Iran’s maverick President Mahmoud Ahmadinejad has been soundly defeated in the final round of parliamentary elections, a major setback in his high-profile power struggle with Supreme Leader Ayatollah Ali Khamenei.

Ahmadinejad supporters took only 13 of the 65 seats in contention in runoff elections Friday while candidates allied to Khamenei and the Islamic Republic’s conservative clerical establishment swept 41.

That left Ahmadinejad, elected in 2005 and heading into the final two years of his second and last term, vastly outnumbered by conservatives in the 290-member Majlis, or Parliament.
He had lost heavily in the first round of voting in March to parties aligned with Khamenei.
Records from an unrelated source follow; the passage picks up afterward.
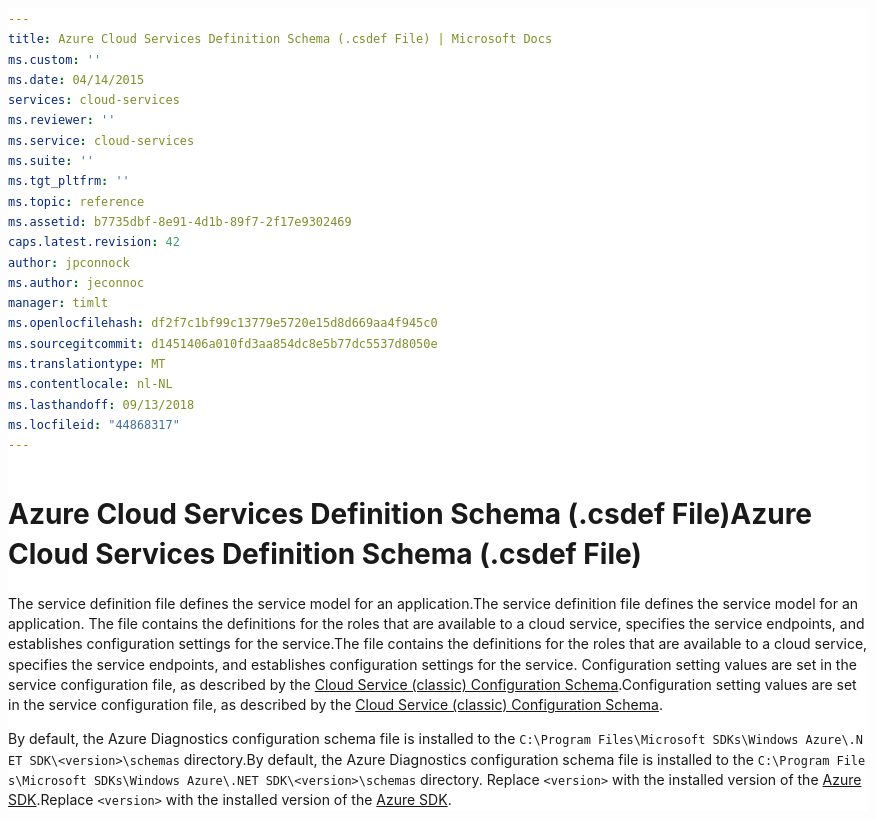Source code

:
 ```yaml
---
title: Azure Cloud Services Definition Schema (.csdef File) | Microsoft Docs
ms.custom: ''
ms.date: 04/14/2015
services: cloud-services
ms.reviewer: ''
ms.service: cloud-services
ms.suite: ''
ms.tgt_pltfrm: ''
ms.topic: reference
ms.assetid: b7735dbf-8e91-4d1b-89f7-2f17e9302469
caps.latest.revision: 42
author: jpconnock
ms.author: jeconnoc
manager: timlt
ms.openlocfilehash: df2f7c1bf99c13779e5720e15d8d669aa4f945c0
ms.sourcegitcommit: d1451406a010fd3aa854dc8e5b77dc5537d8050e
ms.translationtype: MT
ms.contentlocale: nl-NL
ms.lasthandoff: 09/13/2018
ms.locfileid: "44868317"
---
```

# <a name="azure-cloud-services-definition-schema-csdef-file"></a><span data-ttu-id="053d7-102">Azure Cloud Services Definition Schema (.csdef File)</span><span class="sxs-lookup"><span data-stu-id="053d7-102">Azure Cloud Services Definition Schema (.csdef File)</span></span>
<span data-ttu-id="053d7-103">The service definition file defines the service model for an application.</span><span class="sxs-lookup"><span data-stu-id="053d7-103">The service definition file defines the service model for an application.</span></span> <span data-ttu-id="053d7-104">The file contains the definitions for the roles that are available to a cloud service, specifies the service endpoints, and establishes configuration settings for the service.</span><span class="sxs-lookup"><span data-stu-id="053d7-104">The file contains the definitions for the roles that are available to a cloud service, specifies the service endpoints, and establishes configuration settings for the service.</span></span> <span data-ttu-id="053d7-105">Configuration setting values are set in the service configuration file, as described by the [Cloud Service (classic) Configuration Schema](http://msdn.microsoft.com/library/b1ae68cd-cc95-48cb-a4a4-da91dc708a35).</span><span class="sxs-lookup"><span data-stu-id="053d7-105">Configuration setting values are set in the service configuration file, as described by the [Cloud Service (classic) Configuration Schema](http://msdn.microsoft.com/library/b1ae68cd-cc95-48cb-a4a4-da91dc708a35).</span></span>

<span data-ttu-id="053d7-106">By default, the Azure Diagnostics configuration schema file is installed to the `C:\Program Files\Microsoft SDKs\Windows Azure\.NET SDK\<version>\schemas` directory.</span><span class="sxs-lookup"><span data-stu-id="053d7-106">By default, the Azure Diagnostics configuration schema file is installed to the `C:\Program Files\Microsoft SDKs\Windows Azure\.NET SDK\<version>\schemas` directory.</span></span> <span data-ttu-id="053d7-107">Replace `<version>` with the installed version of the [Azure SDK](http://www.windowsazure.com/develop/downloads/).</span><span class="sxs-lookup"><span data-stu-id="053d7-107">Replace `<version>` with the installed version of the [Azure SDK](http://www.windowsazure.com/develop/downloads/).</span></span>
Khamenei’s assertion of his authority and that of the conservative leadership occurred in advance of the crucial May 23 meeting in Baghdad between Iran and the Western powers it is confronting in the Persian Gulf over Iran’s contentious nuclear program.

The election results are unlikely to have any direct impact on that gathering, or on Iranian nuclear policy which is determined by Khamenei. Parliament has no control over nuclear policy.

But analysts believe that with Ahmadinejad firmly sidelined, Khamenei may feel secure enough to cut some sort of deal in Baghdad that will defuse tensions, in return for an easing of increasingly tough economic sanctions that are throttling Iran’s all-important oil exports and crippling an already bruised economy.

At a preliminary meeting in Istanbul April 13-14, the Iranians showed some signs of being prepared to make some concessions on uranium enrichment, a process crucial to developing nuclear weapons, if the United States and its allies ease off on the sanctions.